▶ _Exercise goal_
Where an image appears, leave it out; otherwise repeat the data exactly.

(Task input Opens)

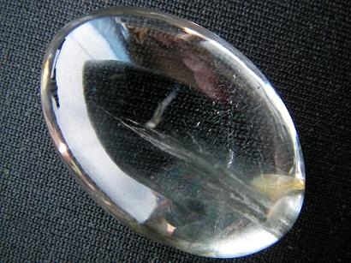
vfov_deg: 37.7
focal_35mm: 38
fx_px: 385
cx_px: 176
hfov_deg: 49.0
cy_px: 132
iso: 100
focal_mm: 6.3
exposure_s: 1/2.7
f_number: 3.3
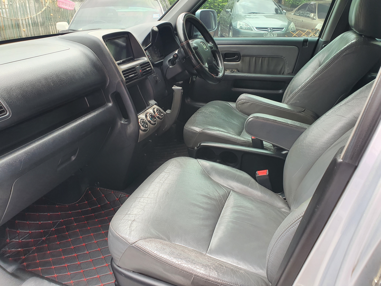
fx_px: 286
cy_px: 143
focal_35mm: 26
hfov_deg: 67.3
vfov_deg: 53.1
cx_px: 190
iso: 80
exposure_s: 1/100
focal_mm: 4.3
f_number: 2.4
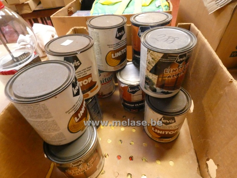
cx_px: 118
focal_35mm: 20
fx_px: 137
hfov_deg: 81.7
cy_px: 89
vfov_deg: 66.0
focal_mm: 3.6
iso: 1600
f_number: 8
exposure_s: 1/8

(Task input Closes)

▶ _Output of the exercise_
vfov_deg: 37.7
focal_35mm: 38
fx_px: 385
cx_px: 176
hfov_deg: 49.0
cy_px: 132
iso: 100
focal_mm: 6.3
exposure_s: 1/2.7
f_number: 3.3
fx_px: 286
cy_px: 143
focal_35mm: 26
hfov_deg: 67.3
vfov_deg: 53.1
cx_px: 190
iso: 80
exposure_s: 1/100
focal_mm: 4.3
f_number: 2.4
cx_px: 118
focal_35mm: 20
fx_px: 137
hfov_deg: 81.7
cy_px: 89
vfov_deg: 66.0
focal_mm: 3.6
iso: 1600
f_number: 8
exposure_s: 1/8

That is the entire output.